Preliminary work for experiments on inner core attenuation

The Earth’s inner core is made of a solid iron alloy. Seismic observations suggest a structure and an anisotropy which leads to variations in both the velocity and the attenuation of the seismic waves. Attenuation is the loss of energy during the propagation of the seismic waves. Whether this attenuation arises from intrinsic properties of the iron alloys or extrinsic origins remains an open question. In this context, studying attenuation in metallic alloys could help improving our knowledge about the physical properties and the geodynamic of the inner core.

Different sources of attenuation exist in the core: extrinsic and intrinsic sources. The first one is linked to external environment that impact the wave propagation, such as scattering or heterogeneities. Intrinsic sources are related to the properties of the material itself.
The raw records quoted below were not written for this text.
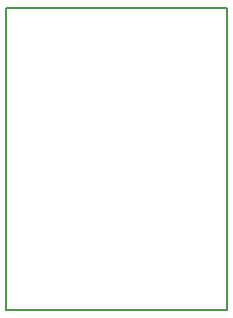
<source format=gm1>
G04 #@! TF.FileFunction,Profile,NP*
%FSLAX46Y46*%
G04 Gerber Fmt 4.6, Leading zero omitted, Abs format (unit mm)*
G04 Created by KiCad (PCBNEW 4.0.7) date 03/06/18 22:45:02*
%MOMM*%
%LPD*%
G01*
G04 APERTURE LIST*
%ADD10C,0.100000*%
%ADD11C,0.150000*%
G04 APERTURE END LIST*
D10*
D11*
X136906000Y-111379000D02*
X137414000Y-111379000D01*
X136906000Y-85852000D02*
X136906000Y-111379000D01*
X137414000Y-85852000D02*
X136906000Y-85852000D01*
X137414000Y-111379000D02*
X146431000Y-111379000D01*
X155575000Y-85852000D02*
X137414000Y-85852000D01*
X155575000Y-111379000D02*
X155575000Y-85852000D01*
X146431000Y-111379000D02*
X155575000Y-111379000D01*
M02*

</source>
This work focuses on the latter and particularly on the anelastic relaxation, which is one of the source of internal friction.
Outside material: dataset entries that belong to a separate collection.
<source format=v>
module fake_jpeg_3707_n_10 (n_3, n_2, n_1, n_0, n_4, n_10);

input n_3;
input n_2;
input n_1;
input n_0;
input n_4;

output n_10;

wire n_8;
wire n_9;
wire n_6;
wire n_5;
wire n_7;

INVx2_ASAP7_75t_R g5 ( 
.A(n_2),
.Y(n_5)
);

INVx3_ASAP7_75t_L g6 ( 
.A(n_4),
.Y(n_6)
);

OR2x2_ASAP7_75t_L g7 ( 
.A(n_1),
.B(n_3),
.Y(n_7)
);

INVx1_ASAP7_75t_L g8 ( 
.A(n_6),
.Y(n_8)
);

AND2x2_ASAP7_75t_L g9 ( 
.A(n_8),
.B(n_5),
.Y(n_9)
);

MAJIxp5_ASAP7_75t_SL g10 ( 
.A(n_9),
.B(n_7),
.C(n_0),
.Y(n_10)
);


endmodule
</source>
In this work, we are re-investigated these problems to understand attenuation mechanisms in metals at high temperature. The experiments are conducted on a dynamic mechanical analysis (DMA) instrument with control of temperature and oxygen fugacity albeit at ambient pressure. Thus, we use an analogous material which presents similar crystallographic structure and is expected to behave like the inner core.

Here, we will present the first tests realized with variable frequency and constant temperature and discuss the future steps of the project.